We have not been attending any church since then. We have met with other Christians on occasion but these have been rare moments. I long for people who are real. No painted on happy faces with an "everything in my life is SO wonderful" attitude. Where a person can be open about their struggles and not feel like they're the exception in the Christian life.

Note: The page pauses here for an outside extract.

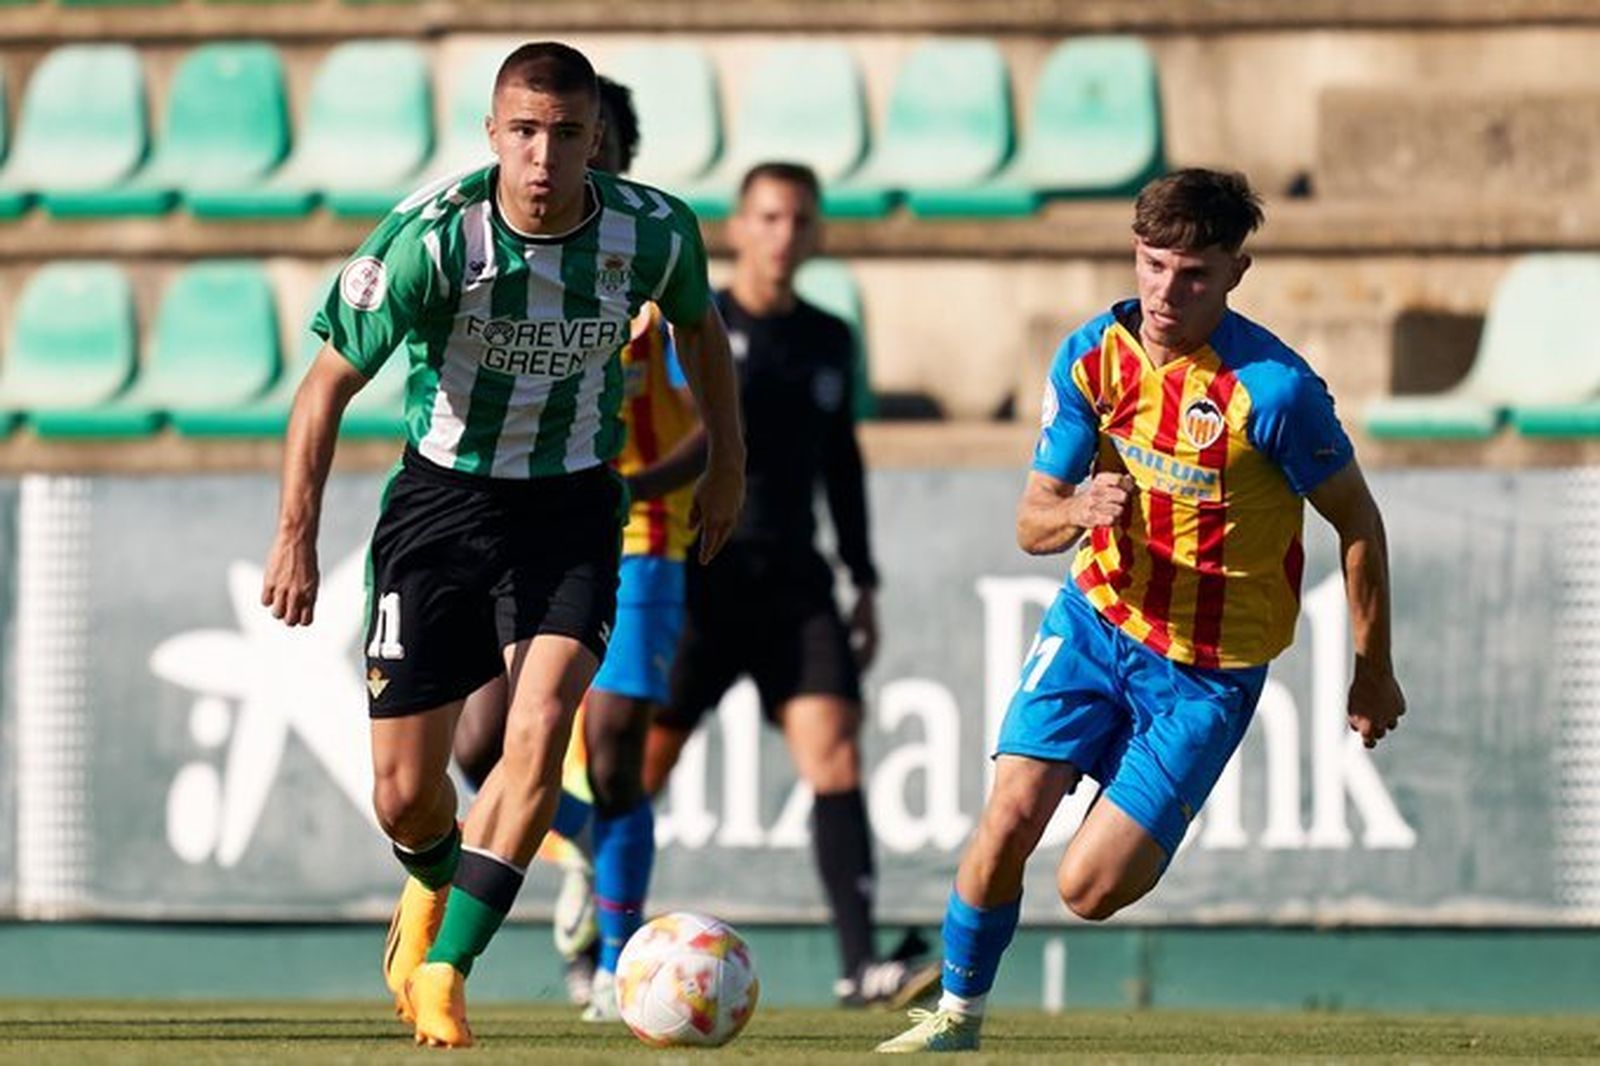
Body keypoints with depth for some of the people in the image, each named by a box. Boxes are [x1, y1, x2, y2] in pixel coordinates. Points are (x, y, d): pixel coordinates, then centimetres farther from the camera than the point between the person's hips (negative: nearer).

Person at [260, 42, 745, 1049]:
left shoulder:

Since I have not been attending a church I have been listening to taped sermons and reading the Word. For right now this is enough, or seems to be. You mentioned in this writing about being able to come to God with my doubts, weariness, failures, darkness of hear, etc., and I have felt renewed encouragement in these words. Thank you so much for your honesty, and your guts to say what you said and to put it in writing for all to see.
Peace, brother.

At 28/7/09 15:02, Blogger J said...

Amen to this! its refreshing to know that pastors think this way. I come out of an old school religious system that places leaders on a pedestal as the "sinless elite." It sickens me even more to know that I behaved (and behave) this way. To know that Jesus would look into my heart and see things that he detests makes me sad but also gives me that desire to not put on a religious facade but to be as genuine as He was. Thank you for this.